Fixed And Floating Point Precision Optimized Approximation On Embedded And Parallel Architectures
COM2 Level 4
Executive Classroom, COM2-04-02
closeAbstract:
The recent emergence of approximable programs such as deep neural networks, big data analytics, media/video processing and simulation applications sparked a general interest in using approximation techniques to exploit the trade-off between energy and tolerable accuracy. Among the approximation techniques, number precision reduction was widely adopted due to the ubiquity of real number arithmetic in programs. The reduction of precision comes in terms of the number of bits used to represent the number on various hardware platforms. From low bitwidth fixed point formats on FPGAs to 8 bits, half precision, single and double precision floating point formats on CPUs, GPUs and new customized accelerators. The works in this thesis focus on the central problem of exploiting these number formats on various hardware platforms to provide a tolerable output accuracy while speeding up the target programs. The main focused platforms are embedded systems and emerging parallel architecture of GPUs.
For embedded systems, we introduce a set of methods for precisely allocating floating point and fixed point number bitwdith to each variable in the program given an accuracy threshold. With the principle that the lower the bitwidth, the lower the energy consumed, our algorithm minimizes the number of bits in the representation down to single-bit granularity. As an extension to this work, we studied the real world use case of customized hardware which is designed to support fixed-point precision for energy-hungry machine learning applications. Our extension can analyze compute-intensive deep neural networks to the bit-layer level of granularity to conserve any potential energy amount possible. Furthermore, it can adaptively allocate bit precision to each layer according to hardware-design constraints such as budget or memory bandwidth.

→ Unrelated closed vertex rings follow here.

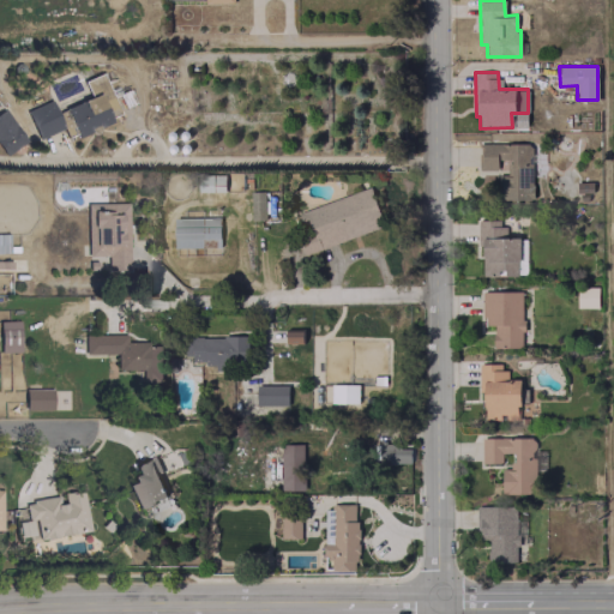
[(62,108),(76,138),(110,122),(97,92),(62,108)]
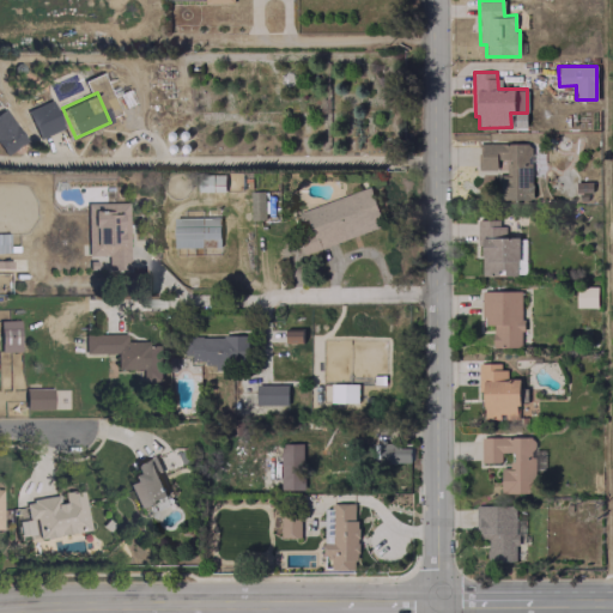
[(61,127),(49,99),(24,110),(36,139),(61,127)]
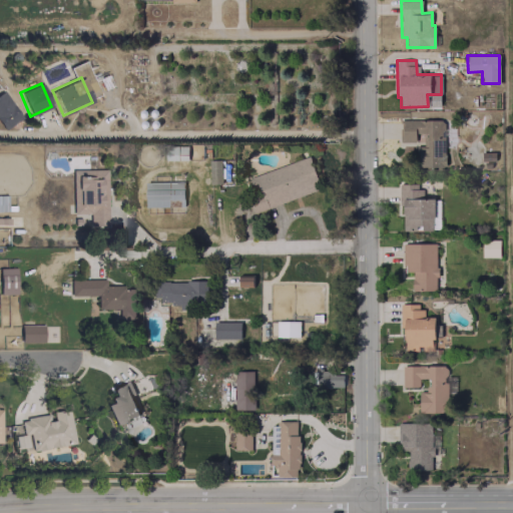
[(20,118),(2,91),(0,91),(0,126),(2,129),(20,118)]
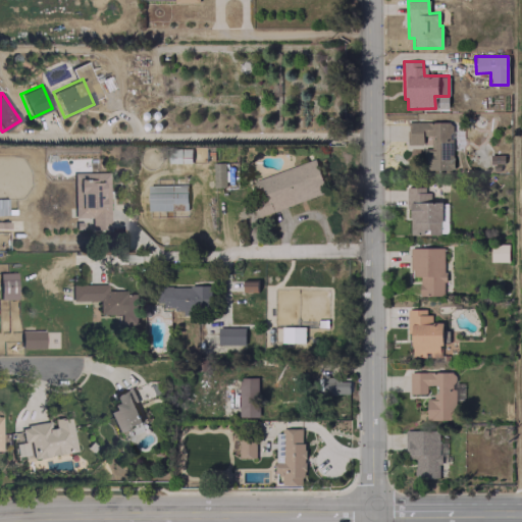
[(453,170),(452,120),(407,121),(407,145),(423,144),(422,137),(430,137),(430,148),(423,149),(424,171),(453,170)]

For adopting low precision number formats on GPU architecture, we first introduce code rewriting techniques to exploit the half precision number format in modern GPUs. It paves the way for applying mixed precision to CUDA programs. As a result, we provide a framework to support mixed precision tuning on CUDA code which can make use of the half precision datatype. However, due to the limited range of half precision, naively using it in conventional CUDA programs may give worse performance with unusable output. To overcome such limitation, we introduce a set of techniques to enable low-error approximation which yields higher accuracy and faster programs for some applications that cannot take advantage of conventional half precision arithmetic.
By developing and testing these techniques on a variety of applications across multiple architectures, the works in this thesis answered some questions in the literature: How should low precision number formats be used efficiently in emerging architectures and what is their actual impact on error and performance of real applications. With the recent trend of realizing low precision number formats on hardware accelerators, we believe the studies in this thesis can contribute to the bigger picture of exploiting these ubiquitous number formats in the near future.